# halloween



## usualsuspect (May 27, 2010)

is it posible to hire costumes in cairo, and if so where ??


----------



## Horus (Sep 17, 2010)

They have plenty of black fabric you might be able to make something like a witch costume, ninja should be easy to make or a ghost just cut some eyes in a sheet, you could also go as a mummy that would be cool bet the locals would be screaming in terror


----------



## hurghadapat (Mar 26, 2010)

usualsuspect said:


> is it posible to hire costumes in cairo, and if so where ??


if you want to go as a belly dancer then no problem...........but why would anyone want to celebrate Halloween in Egypt


----------



## NZCowboy (May 11, 2009)

I'm sure there will be heaps costumes and halloween stuff in the cheap 2le shops next month, as the local importers pick up containers of stuff that didn't sale.


----------



## Sonrisa (Sep 2, 2010)

Off the top of my head, I remember seeing a brouchure of a Costume Rental/Sale Shop, which I think is behind Maadi Centre Mall.

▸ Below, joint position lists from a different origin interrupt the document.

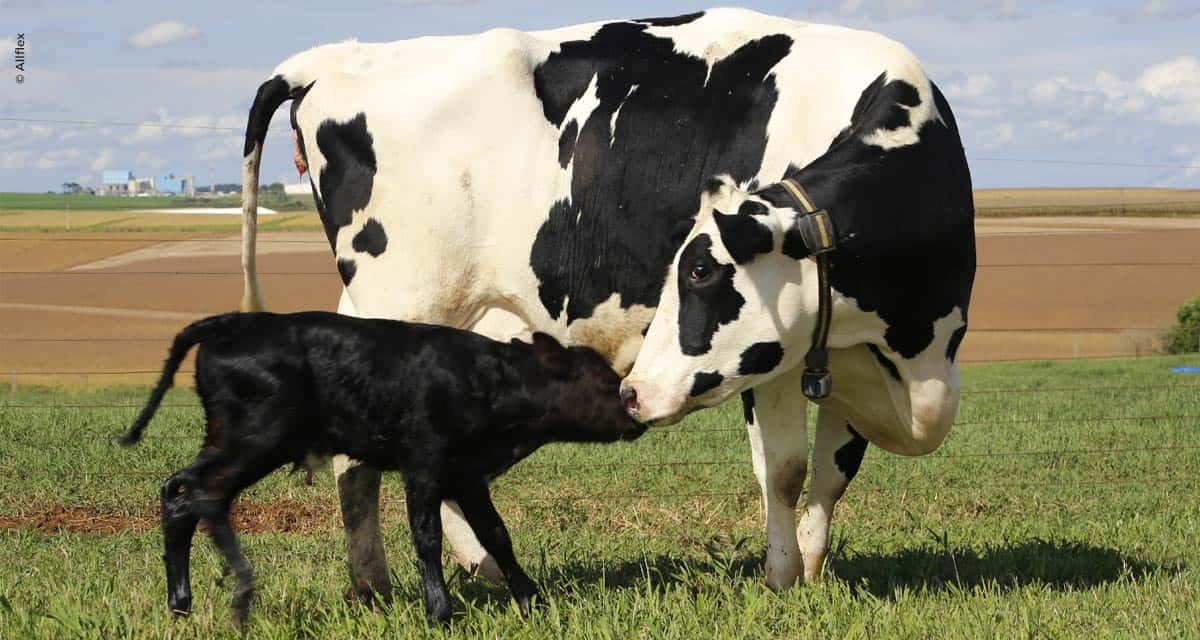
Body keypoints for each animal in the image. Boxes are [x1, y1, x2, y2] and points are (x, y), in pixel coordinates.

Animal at [119, 312, 648, 624]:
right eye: (603, 381)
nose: (634, 410)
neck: (486, 378)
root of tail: (229, 323)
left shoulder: (467, 475)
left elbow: (497, 534)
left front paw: (530, 600)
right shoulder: (424, 465)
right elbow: (426, 536)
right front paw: (440, 612)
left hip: (232, 441)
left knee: (179, 493)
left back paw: (180, 602)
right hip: (254, 440)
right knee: (201, 495)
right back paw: (241, 593)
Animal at [241, 7, 974, 597]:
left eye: (699, 271)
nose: (633, 393)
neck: (913, 345)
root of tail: (330, 59)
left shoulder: (849, 356)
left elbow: (833, 474)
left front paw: (817, 572)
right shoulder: (780, 364)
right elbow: (788, 471)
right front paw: (784, 579)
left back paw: (465, 571)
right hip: (405, 304)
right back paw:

If you are looking for a Halloween costume for children, Pony Toys, near Maadi Grand Mall sells pretty costumes for around LE100, no rental thougt 

Or the shop at the CSA, road 21 Maadi. I think they rent and sell costumes too. Worth paying them a visit.


----------



## seawind77 (Oct 2, 2010)

I can suggest you to wear gallabeya.


----------



## Horus (Sep 17, 2010)

Oi Oi I have a galabeya long sleeve and short sleeve in cream and white


----------



## seawind77 (Oct 2, 2010)

I got used to wear it. it is very refreshing  Also have two sets in Turkey, when I go I am wearing it


----------



## MariaMagdy (Oct 23, 2010)

I heard there was a costume shop somewhere in Zamalek.. someone was telling me its in the seqoia area... I am not sure though, we are going on a costume hunt this week, It would be great if you could narrow the search to just one spot!!


----------